O papel do veterano vai além. Marcão virou garoto-propaganda nas campanhas de marketing, pondo a ‘cara a tapa’ em vídeos e eventos promovidos pelo Tricolor. Se, por um lado, o departamento de comunicação paranista tenta recuperar o orgulho do torcedor, por outro, os sucessivos fracassos do time em 2016 arriscam sabotar qualquer tipo de resgate – o clube já foi eliminado pelo Atlético nas semifinais do Estadual e pela Chapecoense na segunda fase da Copa do Brasil. Na Série B, amarga apenas o 12º lugar

Perguntado sobre aposentadoria desde que retornou ao Tricolor, em 2013, após uma década no futebol português, o arqueiro sempre evitou definir uma data.

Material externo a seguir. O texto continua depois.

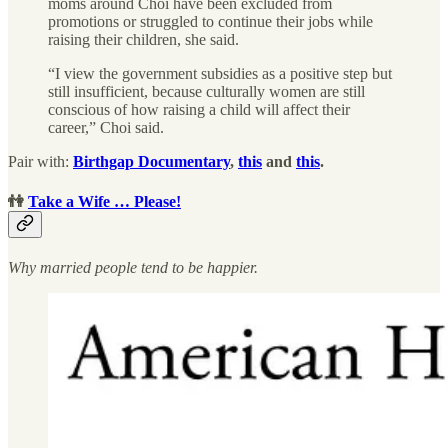
moms around Choi have been excluded from
promotions or struggled to continue their jobs while
raising their children, she said.
“I view the government subsidies as a positive step but
still insufficient, because culturally women are still
conscious of how raising a child will affect their
career,” Choi said.
Pair with:
Birthgap Documentary
,
this
and
this
.
👫
Take a Wife … Please!
Why married people tend to be happier.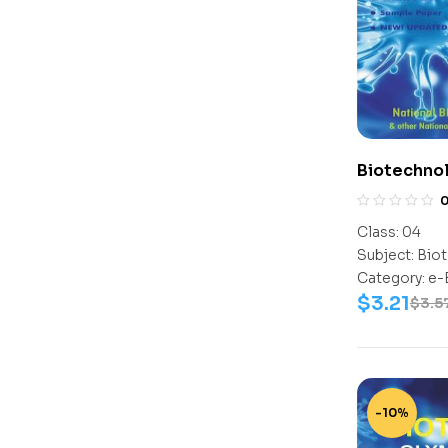
Biotechno
Class-4
Class:
04
Subject:
Biot
Category:
e-
$
3.21
$
3.5
-10%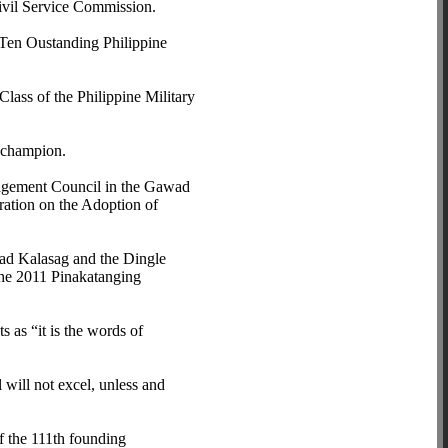
ivil Service Commission.
 Ten Oustanding Philippine
lass of the Philippine Military
t champion.
agement Council in the Gawad
ation on the Adoption of
wad Kalasag and the Dingle
he 2011 Pinakatanging
 as “it is the words of
 will not excel, unless and
f the 111th founding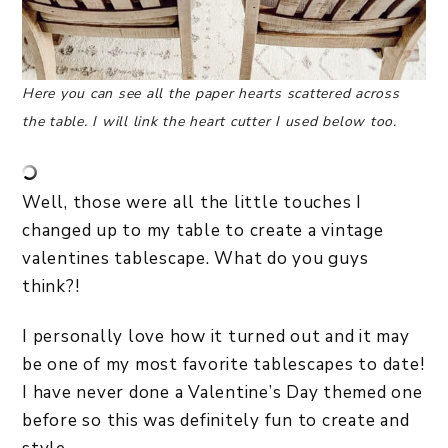
Here you can see all the paper hearts scattered across
the table. I will link the heart cutter I used below too.
Well, those were all the little touches I
changed up to my table to create a vintage
valentines tablescape. What do you guys
think?!
I personally love how it turned out and it may
be one of my most favorite tablescapes to date!
I have never done a Valentine’s Day themed one
before so this was definitely fun to create and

Nas entrelinhas, deixa transparecer o sonho de terminar a carreira com o Paraná de volta à elite nacional. No entanto, o momento difícil enfrentado pelo time ameaça tirar do roteiro a conclusão idealizada por Marcos.

Uma marca expressiva, todavia, o goleiro nascido em Siqueira Campos, interior do estado, alcançará neste ano: com 336 partidas com a camisa paranista, está a apenas dez de igualar o ex-zagueiro Ageu, recordista do clube com 346.